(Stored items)

━━━

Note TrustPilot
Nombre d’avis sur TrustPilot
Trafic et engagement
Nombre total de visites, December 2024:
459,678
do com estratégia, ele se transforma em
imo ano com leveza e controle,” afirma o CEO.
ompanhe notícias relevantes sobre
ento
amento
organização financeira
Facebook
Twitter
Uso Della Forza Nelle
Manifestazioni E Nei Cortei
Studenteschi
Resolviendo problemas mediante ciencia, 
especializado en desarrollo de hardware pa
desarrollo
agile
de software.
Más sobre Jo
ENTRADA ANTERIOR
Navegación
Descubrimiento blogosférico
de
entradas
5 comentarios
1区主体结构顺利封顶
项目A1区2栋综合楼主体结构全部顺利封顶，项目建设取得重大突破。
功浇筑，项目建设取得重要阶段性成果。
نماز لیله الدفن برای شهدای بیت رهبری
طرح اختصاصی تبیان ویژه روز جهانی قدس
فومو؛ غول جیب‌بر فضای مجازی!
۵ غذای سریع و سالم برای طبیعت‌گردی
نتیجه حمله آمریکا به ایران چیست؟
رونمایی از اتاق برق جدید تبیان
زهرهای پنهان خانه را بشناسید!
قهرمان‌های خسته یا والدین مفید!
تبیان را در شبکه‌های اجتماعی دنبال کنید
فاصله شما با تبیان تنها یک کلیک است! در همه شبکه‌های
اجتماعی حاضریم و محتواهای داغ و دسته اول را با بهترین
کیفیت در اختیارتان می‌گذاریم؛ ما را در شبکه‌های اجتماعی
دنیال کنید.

━━━

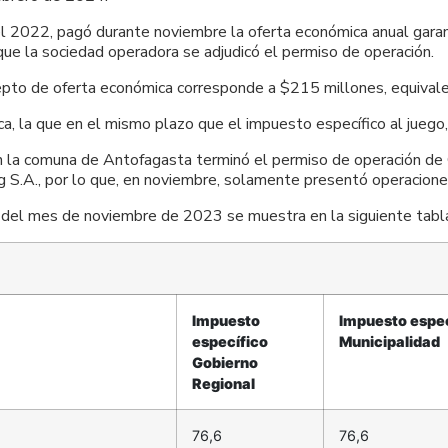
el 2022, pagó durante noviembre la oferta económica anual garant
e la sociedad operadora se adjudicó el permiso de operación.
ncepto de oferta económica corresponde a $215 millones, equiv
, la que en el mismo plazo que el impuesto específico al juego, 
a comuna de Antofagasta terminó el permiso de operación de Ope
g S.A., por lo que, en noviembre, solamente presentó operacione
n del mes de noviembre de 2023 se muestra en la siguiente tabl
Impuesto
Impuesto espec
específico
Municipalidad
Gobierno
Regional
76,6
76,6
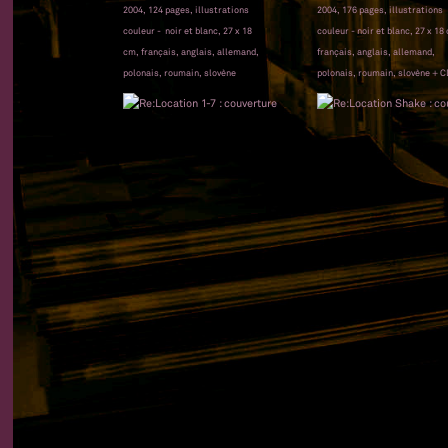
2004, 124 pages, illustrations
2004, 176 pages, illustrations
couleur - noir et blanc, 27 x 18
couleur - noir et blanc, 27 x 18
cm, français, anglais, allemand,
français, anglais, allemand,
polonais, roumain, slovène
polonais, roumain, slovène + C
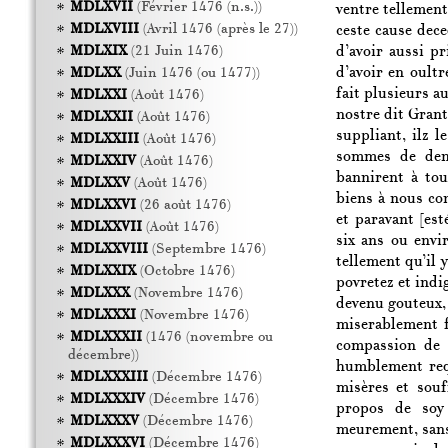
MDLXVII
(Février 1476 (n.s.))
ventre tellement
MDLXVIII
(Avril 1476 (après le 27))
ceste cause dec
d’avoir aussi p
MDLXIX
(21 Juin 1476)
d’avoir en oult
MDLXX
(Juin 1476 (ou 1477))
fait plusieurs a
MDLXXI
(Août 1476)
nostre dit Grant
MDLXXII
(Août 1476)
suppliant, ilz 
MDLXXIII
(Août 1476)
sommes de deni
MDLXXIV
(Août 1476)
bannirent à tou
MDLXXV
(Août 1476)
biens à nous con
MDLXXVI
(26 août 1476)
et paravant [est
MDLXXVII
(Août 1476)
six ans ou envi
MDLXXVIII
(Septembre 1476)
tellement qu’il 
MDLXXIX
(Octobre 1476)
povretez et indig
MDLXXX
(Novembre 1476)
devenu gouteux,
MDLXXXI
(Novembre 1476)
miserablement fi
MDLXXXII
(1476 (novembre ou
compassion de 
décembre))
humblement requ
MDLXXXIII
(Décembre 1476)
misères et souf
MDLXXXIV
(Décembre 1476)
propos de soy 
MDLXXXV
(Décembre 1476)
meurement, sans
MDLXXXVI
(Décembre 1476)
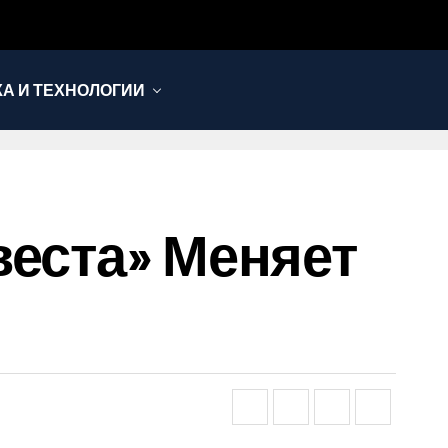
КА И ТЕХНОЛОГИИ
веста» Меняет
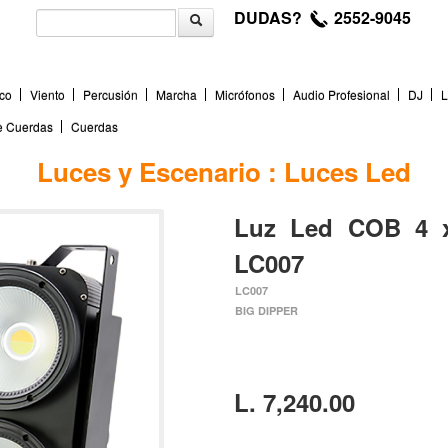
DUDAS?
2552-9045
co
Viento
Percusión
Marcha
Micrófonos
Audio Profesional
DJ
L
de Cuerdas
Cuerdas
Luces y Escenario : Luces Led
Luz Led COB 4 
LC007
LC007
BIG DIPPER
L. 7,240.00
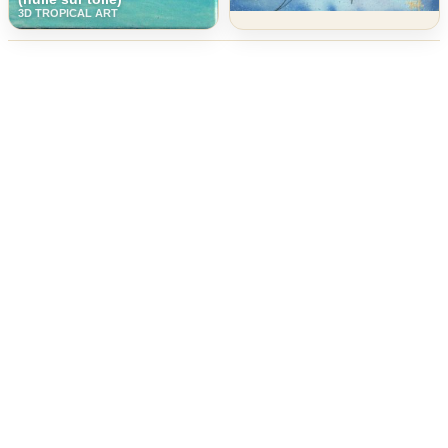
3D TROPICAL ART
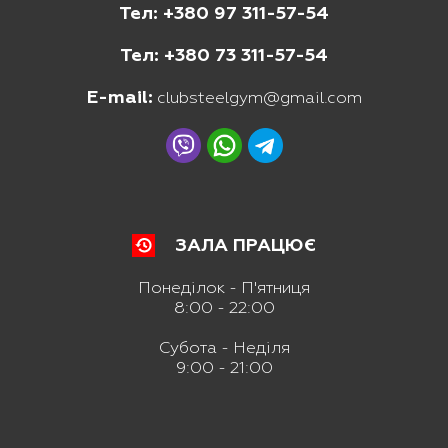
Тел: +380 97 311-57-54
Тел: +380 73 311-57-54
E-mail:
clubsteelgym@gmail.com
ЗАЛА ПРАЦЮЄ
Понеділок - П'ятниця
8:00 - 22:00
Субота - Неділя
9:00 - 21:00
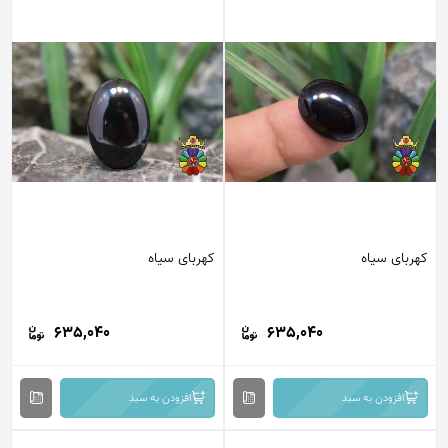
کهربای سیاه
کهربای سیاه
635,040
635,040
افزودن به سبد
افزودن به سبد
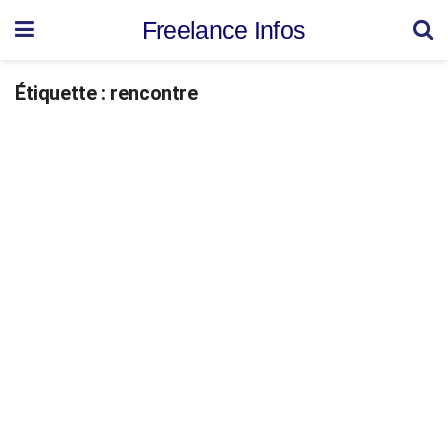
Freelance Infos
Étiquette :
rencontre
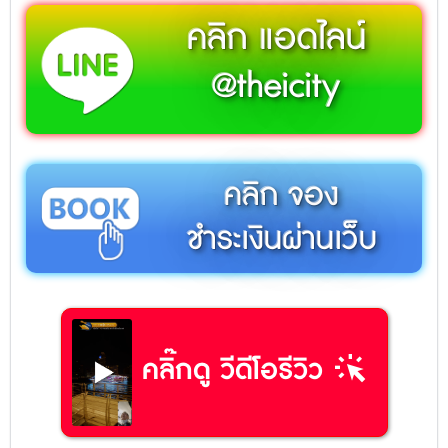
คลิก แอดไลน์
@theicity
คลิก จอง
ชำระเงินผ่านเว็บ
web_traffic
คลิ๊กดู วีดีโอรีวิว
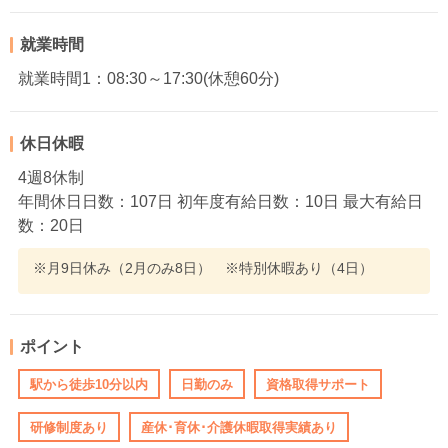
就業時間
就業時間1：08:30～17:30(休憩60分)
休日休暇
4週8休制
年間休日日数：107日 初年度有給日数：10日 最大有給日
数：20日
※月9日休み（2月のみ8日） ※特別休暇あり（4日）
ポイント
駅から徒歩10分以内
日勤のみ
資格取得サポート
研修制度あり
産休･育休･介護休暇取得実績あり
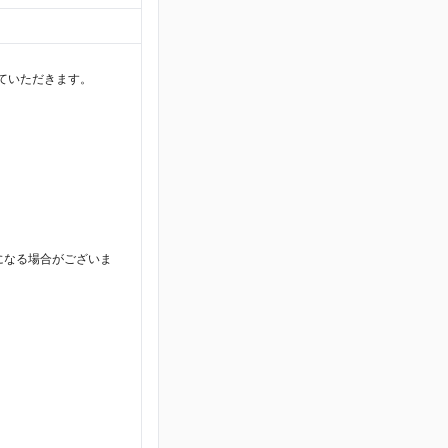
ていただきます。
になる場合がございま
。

━━━

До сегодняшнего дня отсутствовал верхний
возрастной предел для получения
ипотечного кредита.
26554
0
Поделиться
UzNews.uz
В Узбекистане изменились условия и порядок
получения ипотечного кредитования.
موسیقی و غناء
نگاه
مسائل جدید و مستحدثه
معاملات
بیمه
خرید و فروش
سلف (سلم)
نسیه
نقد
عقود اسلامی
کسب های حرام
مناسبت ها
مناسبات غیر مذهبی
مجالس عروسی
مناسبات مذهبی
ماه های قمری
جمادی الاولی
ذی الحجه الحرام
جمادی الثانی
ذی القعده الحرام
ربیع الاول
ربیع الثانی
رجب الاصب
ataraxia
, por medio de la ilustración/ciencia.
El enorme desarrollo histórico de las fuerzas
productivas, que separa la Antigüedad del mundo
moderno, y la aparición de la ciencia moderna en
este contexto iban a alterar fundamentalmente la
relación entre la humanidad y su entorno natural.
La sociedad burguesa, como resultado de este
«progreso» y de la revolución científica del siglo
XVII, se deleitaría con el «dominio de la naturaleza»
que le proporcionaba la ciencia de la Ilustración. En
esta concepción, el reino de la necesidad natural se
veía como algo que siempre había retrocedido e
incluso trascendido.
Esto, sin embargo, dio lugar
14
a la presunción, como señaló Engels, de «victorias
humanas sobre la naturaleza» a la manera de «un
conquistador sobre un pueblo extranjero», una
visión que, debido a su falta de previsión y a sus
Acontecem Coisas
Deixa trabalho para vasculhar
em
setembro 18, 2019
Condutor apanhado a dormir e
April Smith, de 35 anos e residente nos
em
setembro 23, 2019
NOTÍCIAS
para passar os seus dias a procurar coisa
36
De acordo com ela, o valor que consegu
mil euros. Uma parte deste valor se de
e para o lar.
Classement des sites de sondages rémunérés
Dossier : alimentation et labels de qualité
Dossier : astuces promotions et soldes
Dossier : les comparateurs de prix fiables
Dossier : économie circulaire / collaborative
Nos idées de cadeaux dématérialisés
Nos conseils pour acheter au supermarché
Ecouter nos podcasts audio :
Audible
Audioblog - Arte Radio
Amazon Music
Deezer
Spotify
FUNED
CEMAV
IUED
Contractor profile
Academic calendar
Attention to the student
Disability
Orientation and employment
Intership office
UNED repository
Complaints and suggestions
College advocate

━━━

**WORK TASK**.
Look through the records and gather each line with the word "تبیان".

**SOLUTION TO THIS TASK**.
طرح اختصاصی تبیان ویژه روز جهانی قدس
رونمایی از اتاق برق جدید تبیان
تبیان را در شبکه‌های اجتماعی دنبال کنید
فاصله شما با تبیان تنها یک کلیک است! در همه شبکه‌های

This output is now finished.